(183d) Flowsheet Synthesis through Graph-Based Reinforcement Learning | AIChE

(183d) Flowsheet Synthesis through Graph-Based Reinforcement Learning

Authors 

Schweidtmann, A. M. - Presenter, Delft University of Technology
Leenhouts, R. J., Delft University of Technology
Stops, L., Delft University of Technology
Shanbhag, S. M., Delft University of Technology
Gao, Q., Delft University of Technology
The chemical industry is approaching a disruptive transformation towards a more sustainable and circular future. As a major contributor to global emissions, tremendous changes are required and the chemical industry needs to face a paradigm shift. This also includes how novel processes are conceptualized. Simultaneously, innovations are pushed by new possibilities due to emerging digital technologies. Digitization and in particular artificial intelligence play a key role in exploring new methods, therefore having the ability to transform chemical engineering. Compared to current process synthesis methodologies, reinforcement learning has the potential to come up with unexpected and innovative flowsheets topologies [1-5].
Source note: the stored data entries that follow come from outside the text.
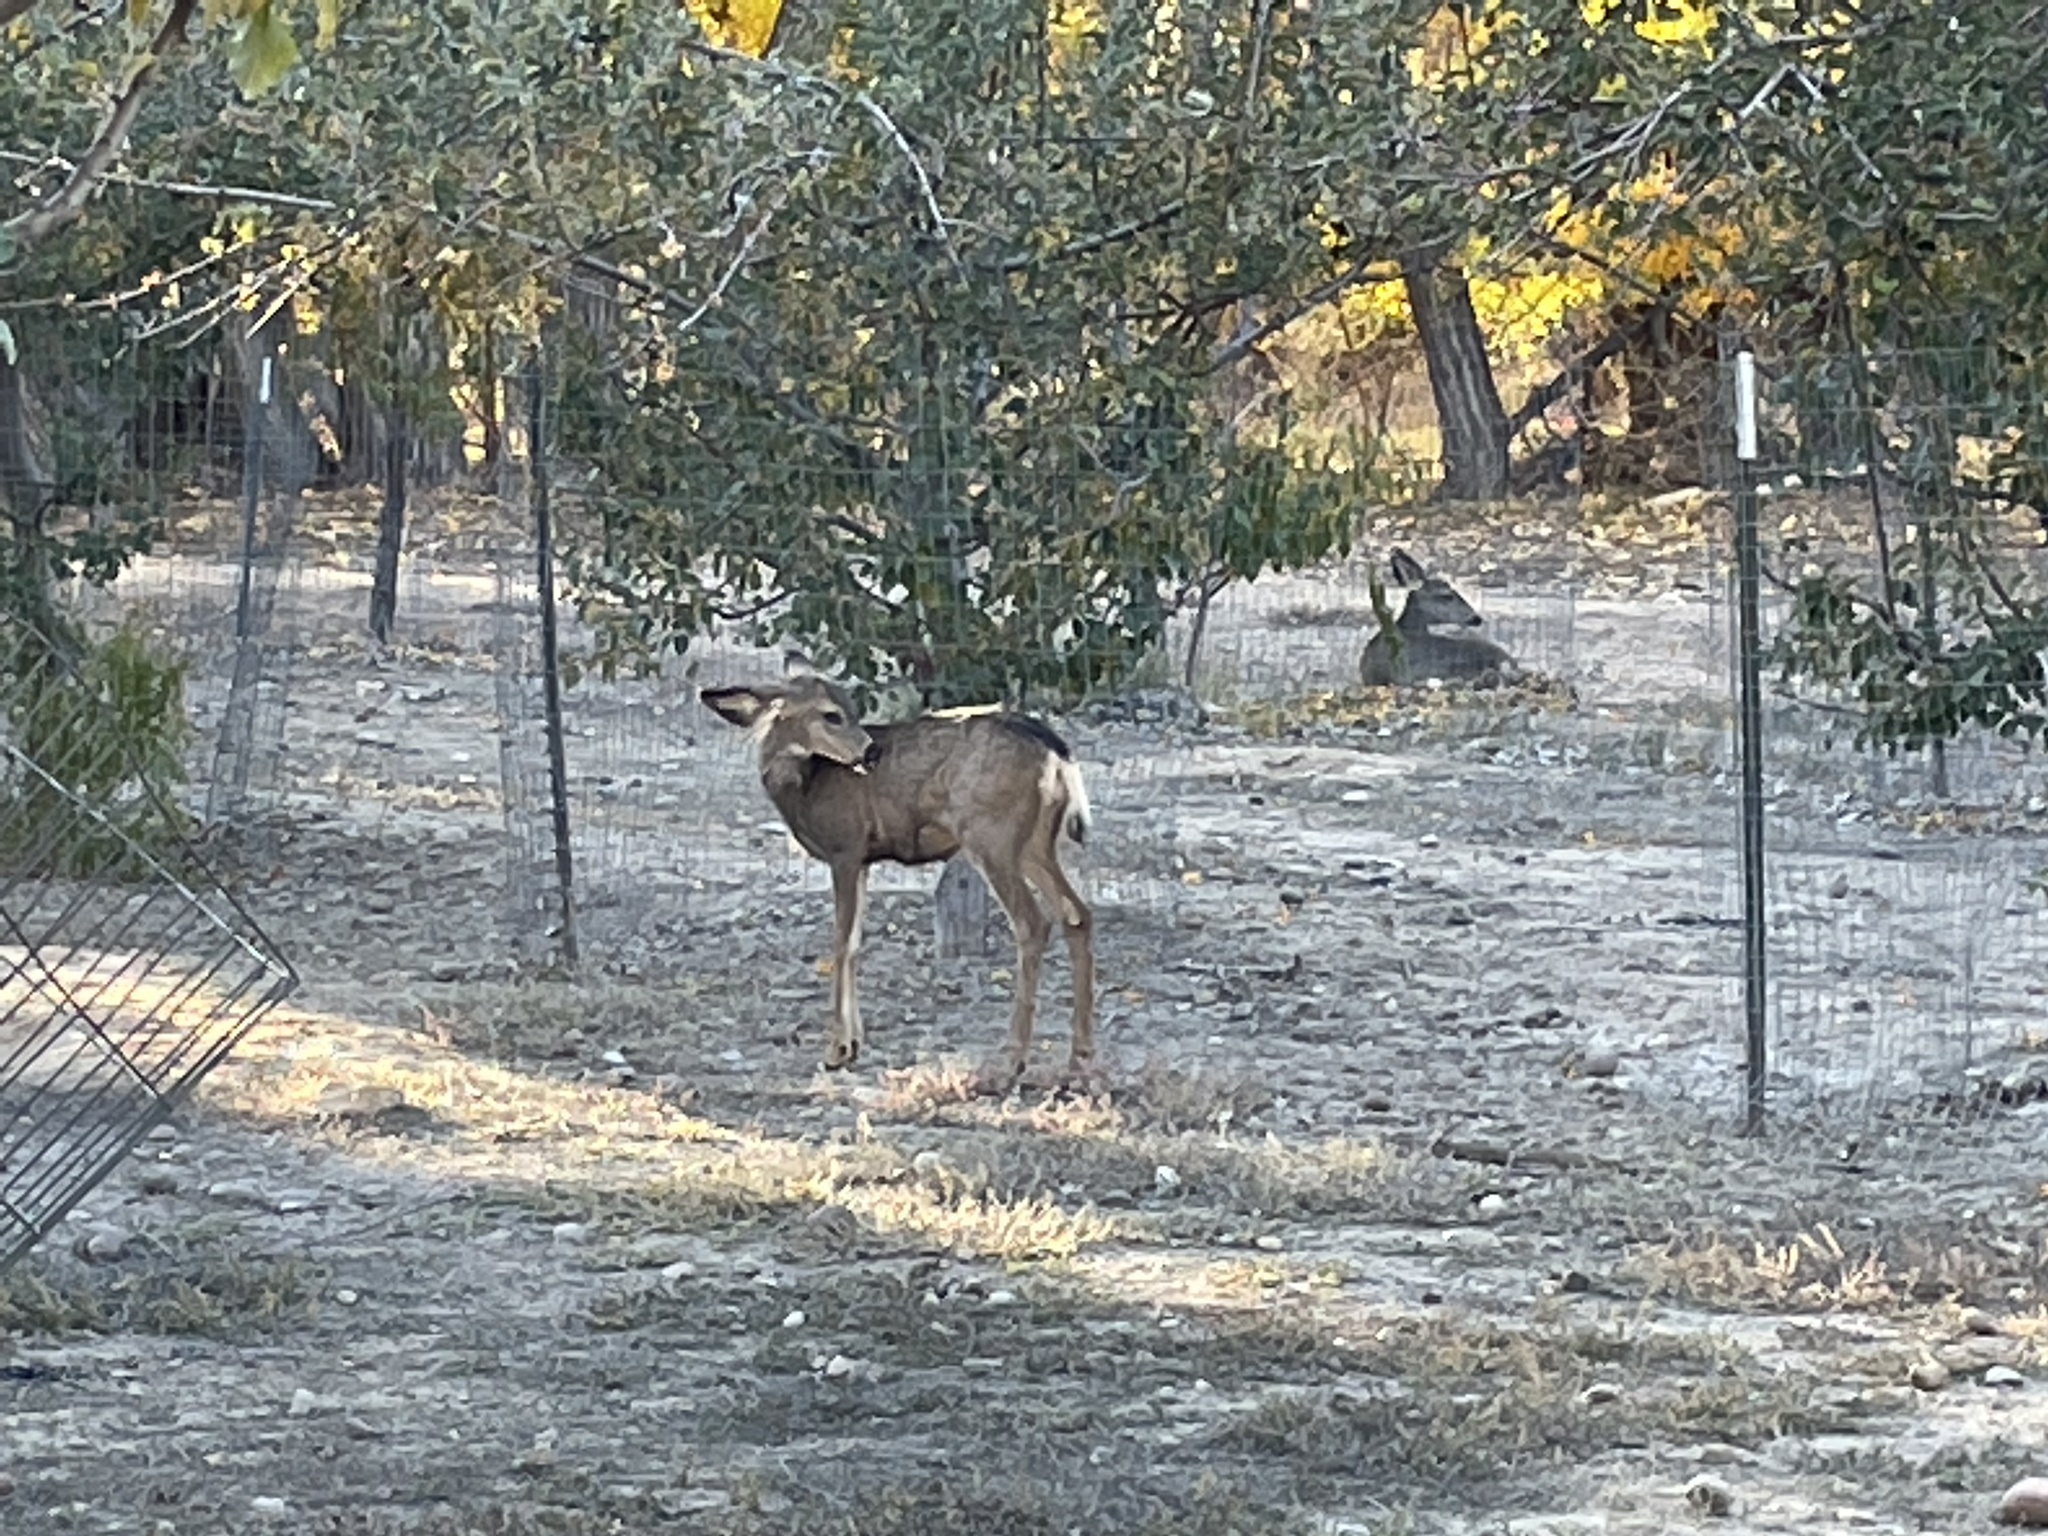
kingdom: Animalia
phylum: Chordata
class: Mammalia
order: Artiodactyla
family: Cervidae
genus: Odocoileus
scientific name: Odocoileus hemionus
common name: Mule deer
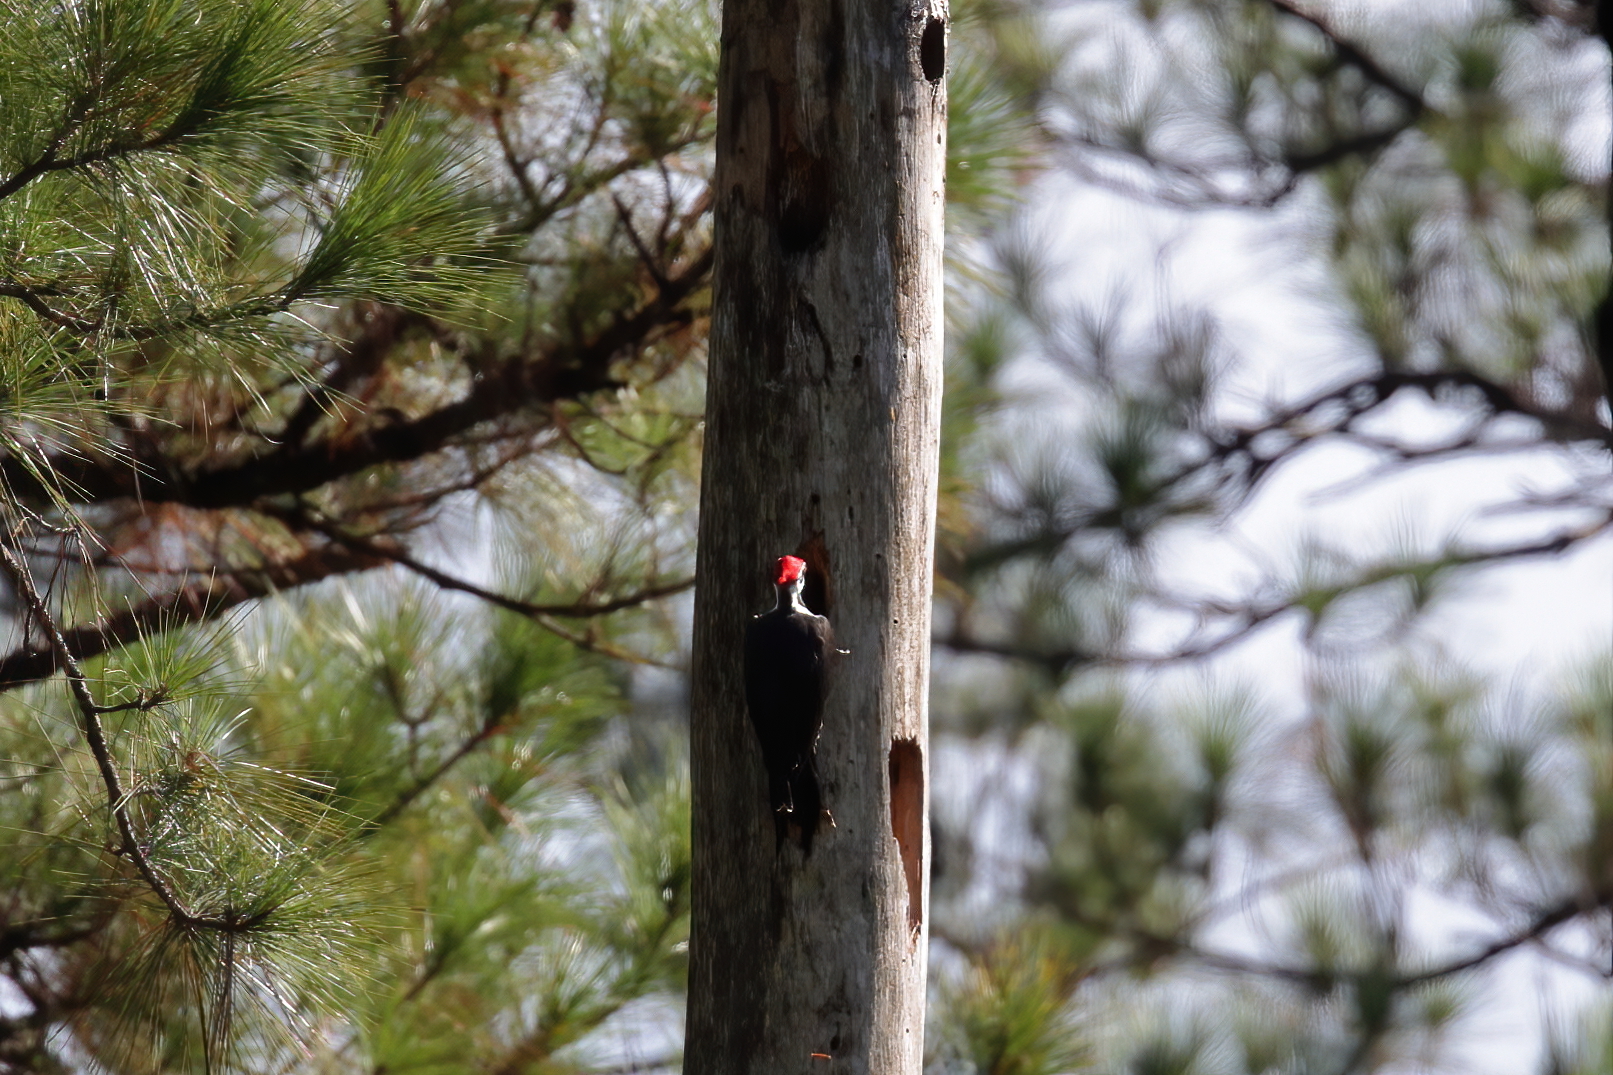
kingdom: Animalia
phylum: Chordata
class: Aves
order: Piciformes
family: Picidae
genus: Dryocopus
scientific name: Dryocopus pileatus
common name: Pileated woodpecker
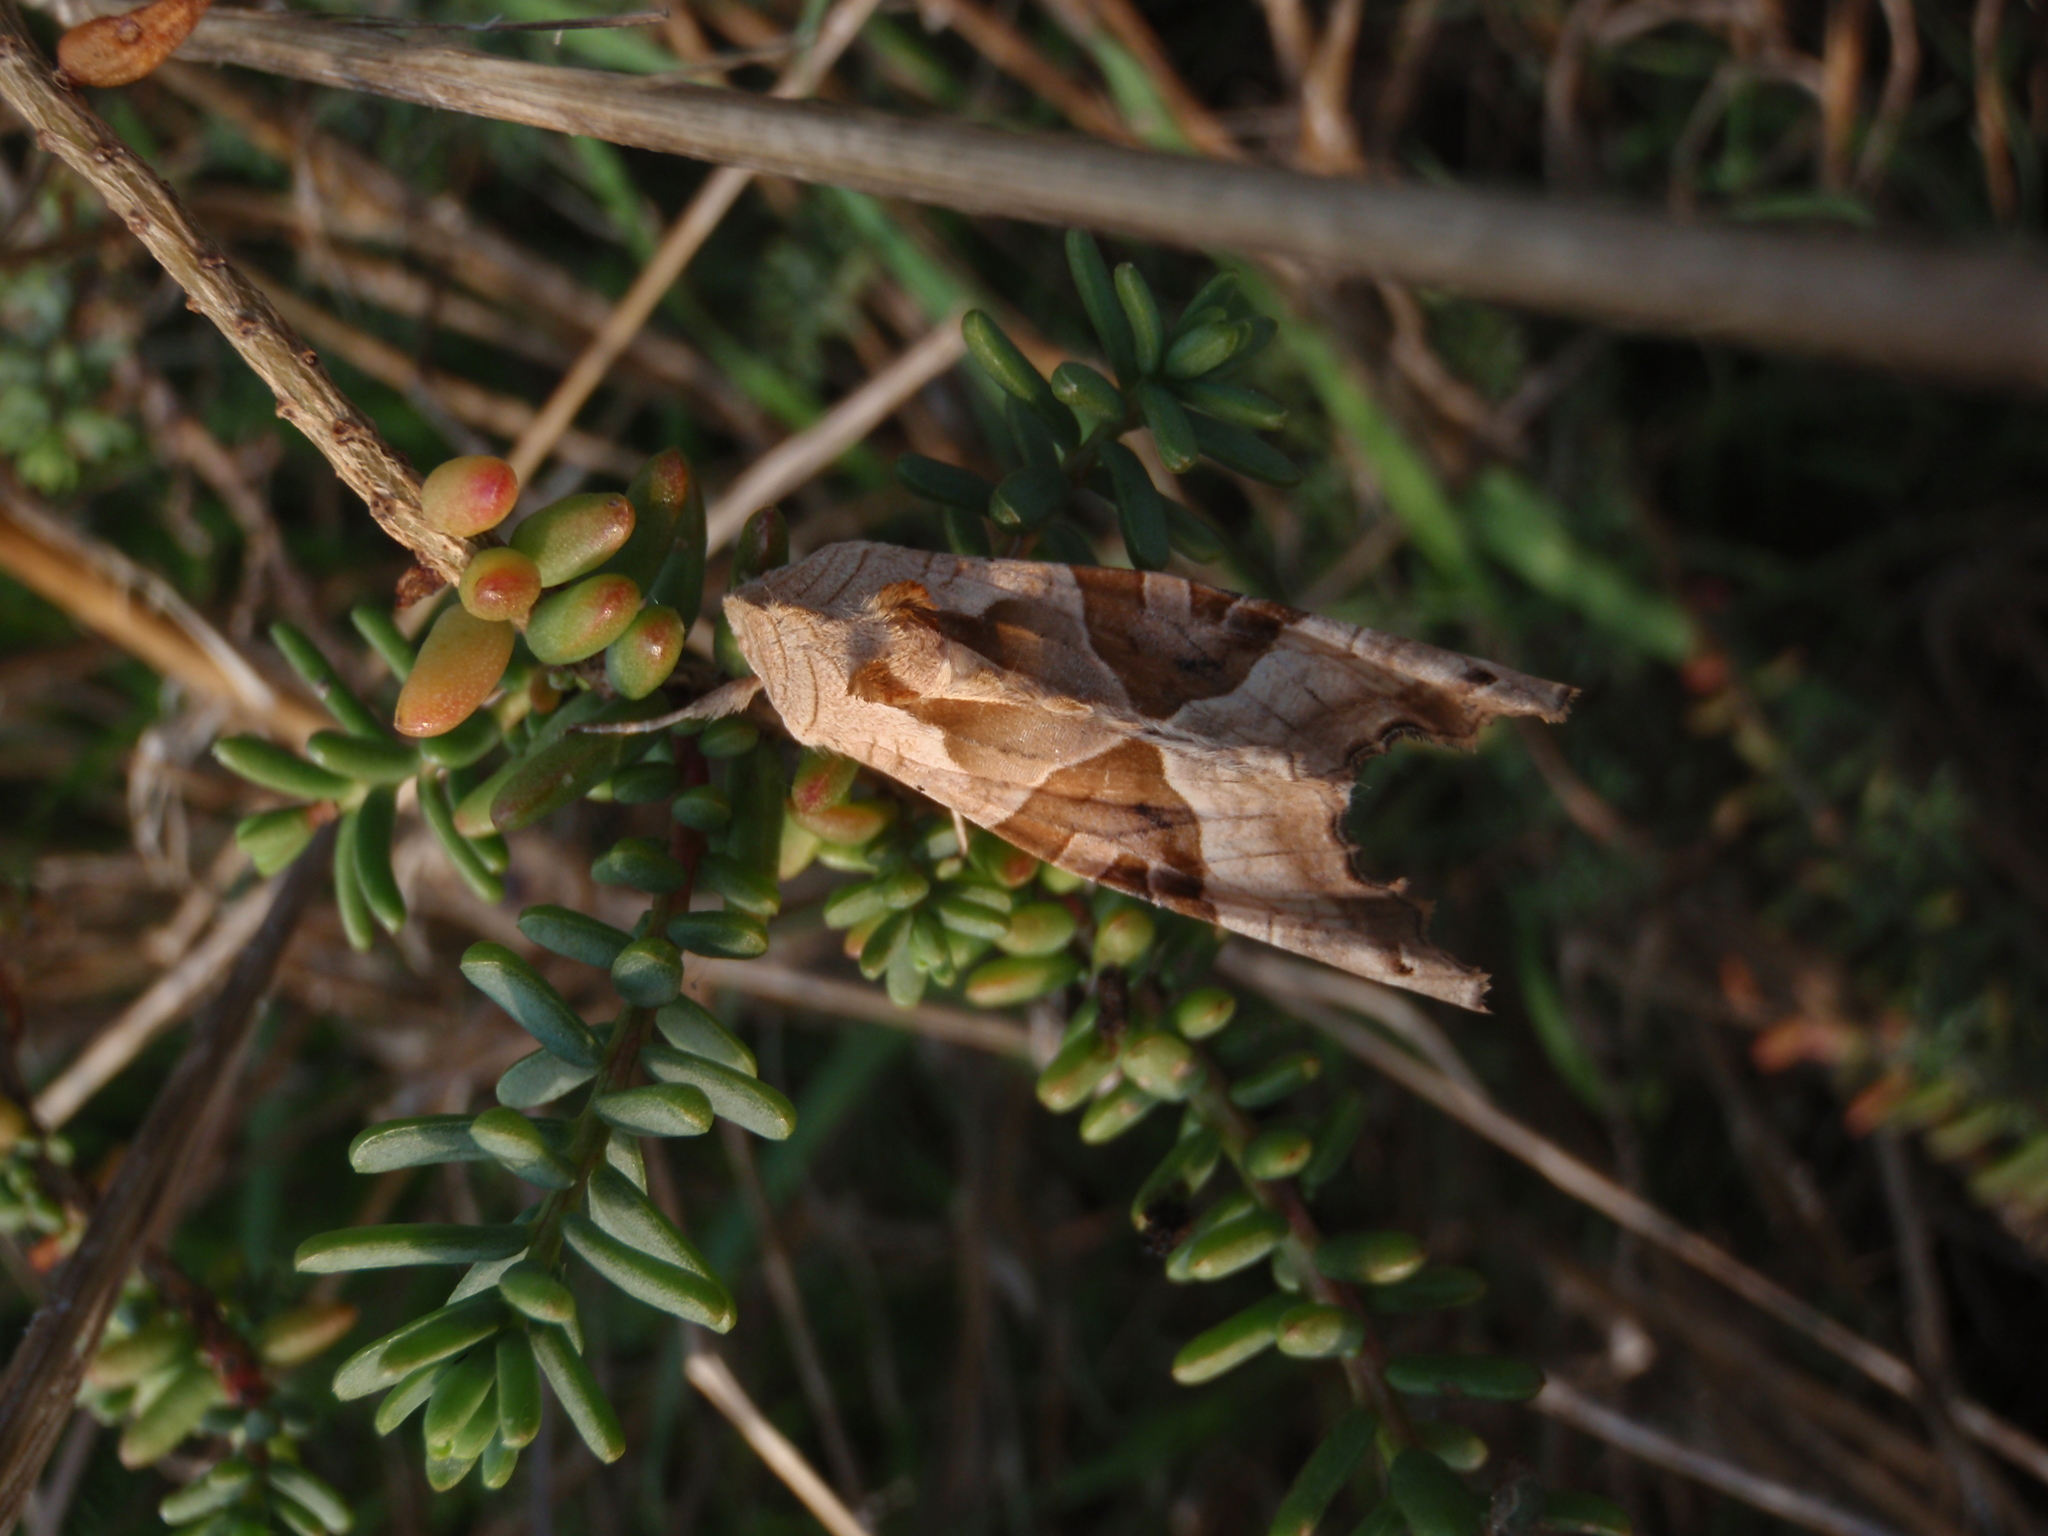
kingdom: Animalia
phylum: Arthropoda
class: Insecta
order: Lepidoptera
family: Noctuidae
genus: Phlogophora
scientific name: Phlogophora meticulosa
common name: Angle shades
We propose a reinforcement learning algorithm for chemical process design based on a state-of-the-art actor-critic logic. We implement a hierarchical and hybrid decision-making process to generate flowsheets, where unit operations are placed iteratively as discrete decisions and corresponding design variables are selected as continuous decisions. This presentation extends the preceding research [1-5] by enhancing the state representation of the flowsheets from a matrix data structure to a graph data structure. Practically, this allows for an alternative workflow to process flowsheets by substituting convolutional neural networks with graph convolutional neural networks. Secondly, the agent selects both unit operations and continuous design variables, which was not achieved in previous works. This entails that the action space for the agent includes discrete and continuous decisions and is therefore called a hybrid action space.

We demonstrate the potential of our method to design economically viable flowsheets in an illustrative case study for the production process of Methyl Acetate. The case study comprises equilibrium reactions, azeotropic separation, and recycles. The agent implements a number of unit operations including plug flow reactors, heat exchangers, distillation columns, and recycles. A process simulator is interfaced and acts as the environment for the reinforcement learning agent. In addition, shortcut unit models are implemented in Python to enable efficient pre-training in a transfer learning approach. The results show quick learning in discrete, continuous, and hybrid action spaces. Due to the flexible architecture of the proposed reinforcement learning agent, the method can be extended to larger action-state spaces and other case studies in future research. The presented concept is a significant step towards solving realistic chemical process design tasks using artificial intelligence.

References

[1] Midgley, L. I. (2020). Deep Reinforcement Learning for Process Synthesis. arXiv preprint arXiv:2009.13265.

[2] Khan, A., & Lapkin, A. (2020). Searching for optimal process routes: a reinforcement learning approach. Computers & Chemical Engineering, 141, 107027.

[3] Göttl, Q., Grimm, D., & Burger, J. (2021). Automated Process Synthesis Using Reinforcement Learning. In Computer Aided Chemical Engineering (Vol. 50, pp. 209-214). Elsevier.

[4] Khan, A. A., & Lapkin, A. A. (2022). Designing the process designer: Hierarchical reinforcement learning for optimisation-based process design. Chemical Engineering and Processing-Process Intensification, 108885.

[5] Göttl, Q., Grimm, D. G., & Burger, J. (2022). Automated synthesis of steady-state continuous processes using reinforcement learning. Frontiers of Chemical Science and Engineering, 16(2), 288-302.